ReutersNov 28, 2025 10:27 AM
  • Military cemetery in Lviv near capacity as war grinds on
  • Ukraine under US pressure to accept peace deal
  • Some mourners say they are ready for painful concessions

By Andriy Perun and Dan Peleschuk

- After losing her son to Russia's war in Ukraine, Olya Kachmaryk hopes a new U.S.-backed peace plan can finally end the fighting - even if it could mean giving up land he fought for as a soldier.

"The more they (the Russians) come this way, the more they'll want," said Kachmaryk, 50, visiting his grave in the western city of Lviv as Russia pushed forward on the battlefield hundreds of miles to the east.

Her son Oleksandr is among the more than 1,000 fallen troops buried in a quiet corner of Lychakiv Cemetery, where officials say only a handful of spaces remain as casualties mount from nearly four years of war.

On a recent afternoon, a thick sea of blue-and-yellow Ukrainian flags fluttered in the frigid air as mourners bade farewell to another fighter - one of the last burials as authorities rush to prepare a new cemetery nearby.

SCALE OF LOSS 'REALLY STRIKING'

Ukraine is under pressure from the Trump administration to accept an agreement that could force Kyiv into painful concessions, such as ceding an eastern region it still partly controls, where Russian forces are advancing slowly.

In a sombre address last week, President Volodymyr Zelenskiy warned his country faced its most difficult moment yet, but said he would not betray Ukraine's interests by signing a bad deal.

Oksana Rymaruk, 25, whose husband was killed in June and is buried at Lychakiv, said she was in favour of negotiations to end the war as soon as possible.

"Let them do what it takes for our kids to be able to run around on free land - and to freely visit their fathers' and mothers' graves," she said.

Rymaruk, holding her 1-1/2-year-old child swathed in a puffy white jacket, said the scale of losses on display at Lychakiv was "really striking."

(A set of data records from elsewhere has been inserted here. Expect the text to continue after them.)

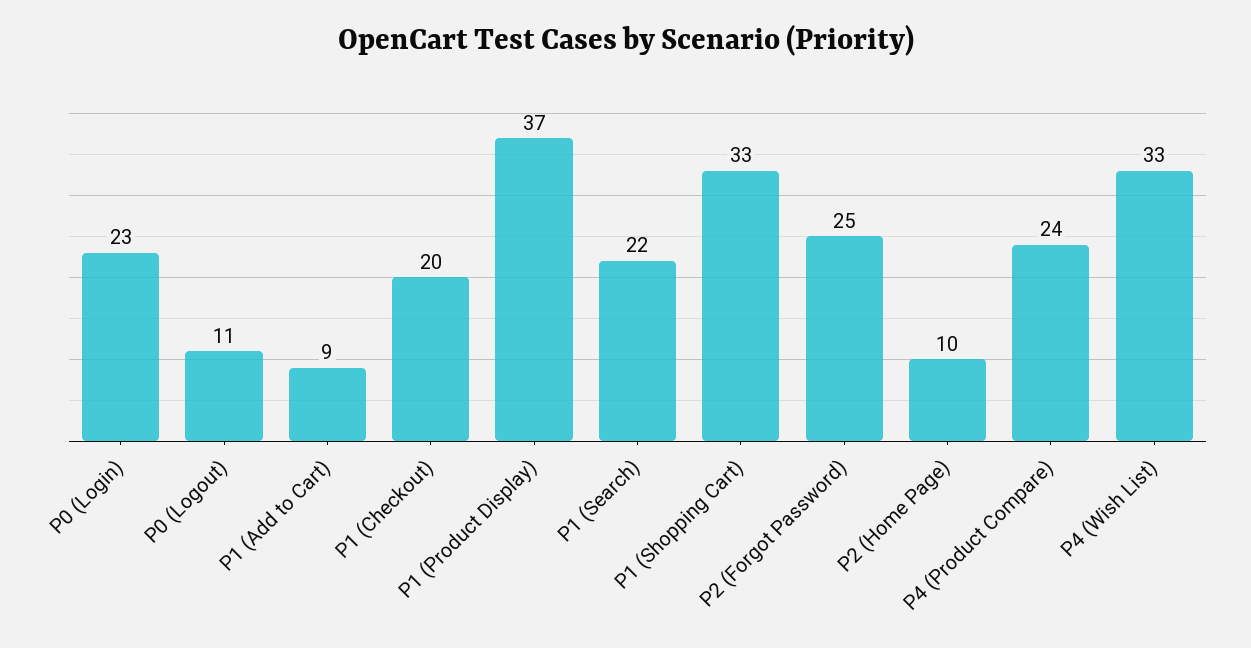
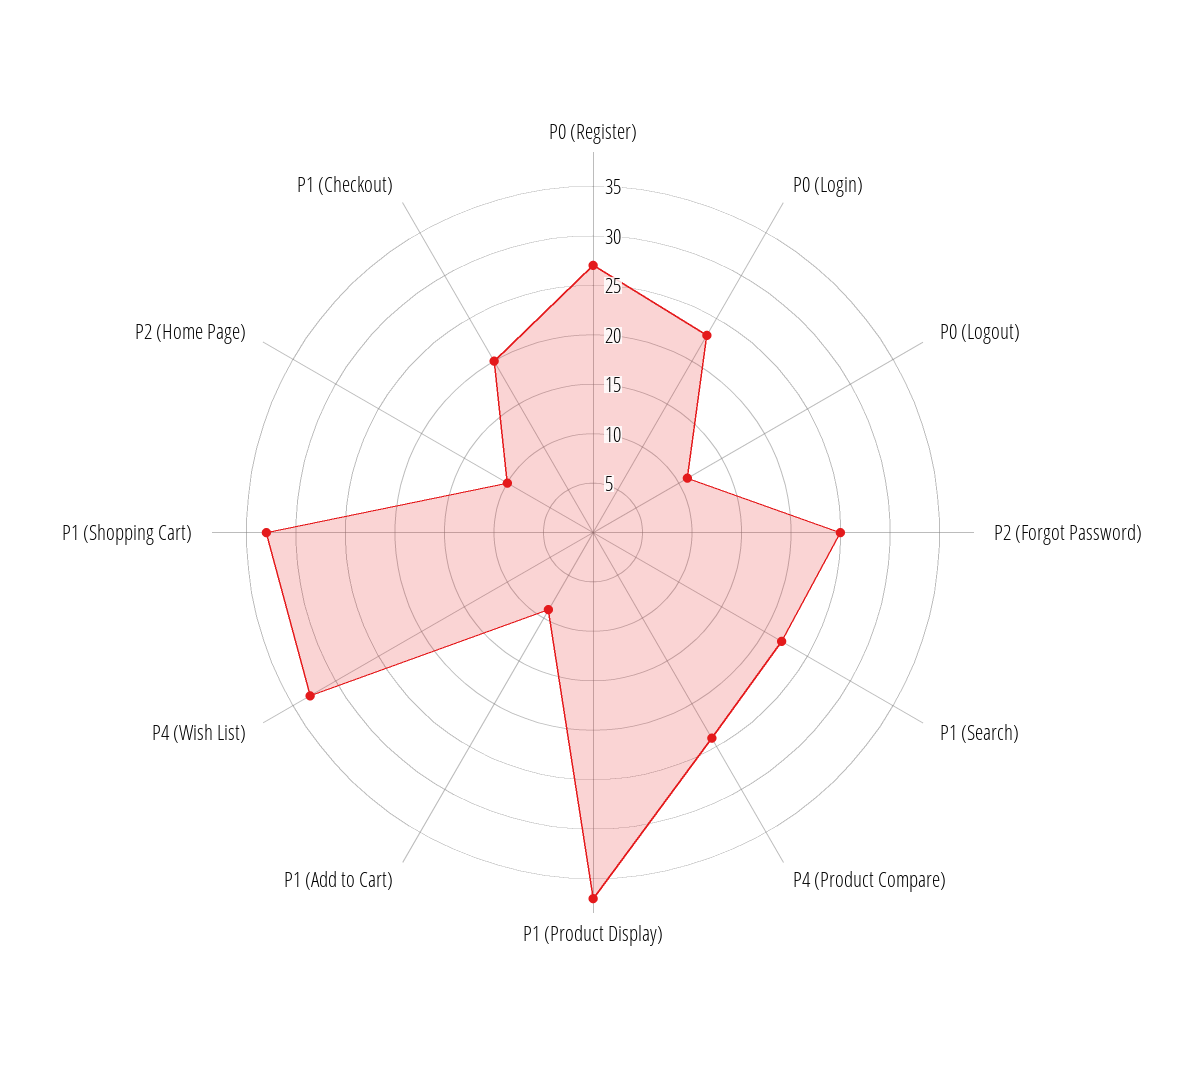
  {
    "P0 (Login)": 23,
    "P0 (Logout)": 11,
    "P1 (Add to Cart)": 9,
    "P1 (Checkout)": 20,
    "P1 (Product Display)": 37,
    "P1 (Search)": 22,
    "P1 (Shopping Cart)": 33,
    "P2 (Forgot Password)": 25,
    "P2 (Home Page)": 10,
    "P4 (Product Compare)": 24,
-   "P4 (Wish List)": 33
+   "P4 (Wish List)": 33,
+   "P0 (Register)": 27
  }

'WHAT DID MY SON DIE FOR?'

Local officials have selected a new location to accommodate future casualties. Earlier this week, workers were clearing the vacant plot circled by tall trees amid the din of excavators.

Despite Ukraine's staggering losses - numbering in the tens of thousands of dead - a narrow majority of Ukrainians still rejects territorial concessions, according to a recent poll by the Kyiv International Institute of Sociology.

On Thursday, Zelenskiy's top aide and chief negotiator Andriy Yermak told the Atlantic magazine that "no one should count on us giving up territory".

Standing with her back to long rows of graves, 68-year-old Antonina Ryshko, who lost her son Marian, 41, said there was "no way" Ukraine should surrender any more land.

"What did my son die for?" she asked.

Dismissing the peace deal currently on the table, Ryshko added: "Let them rewrite it."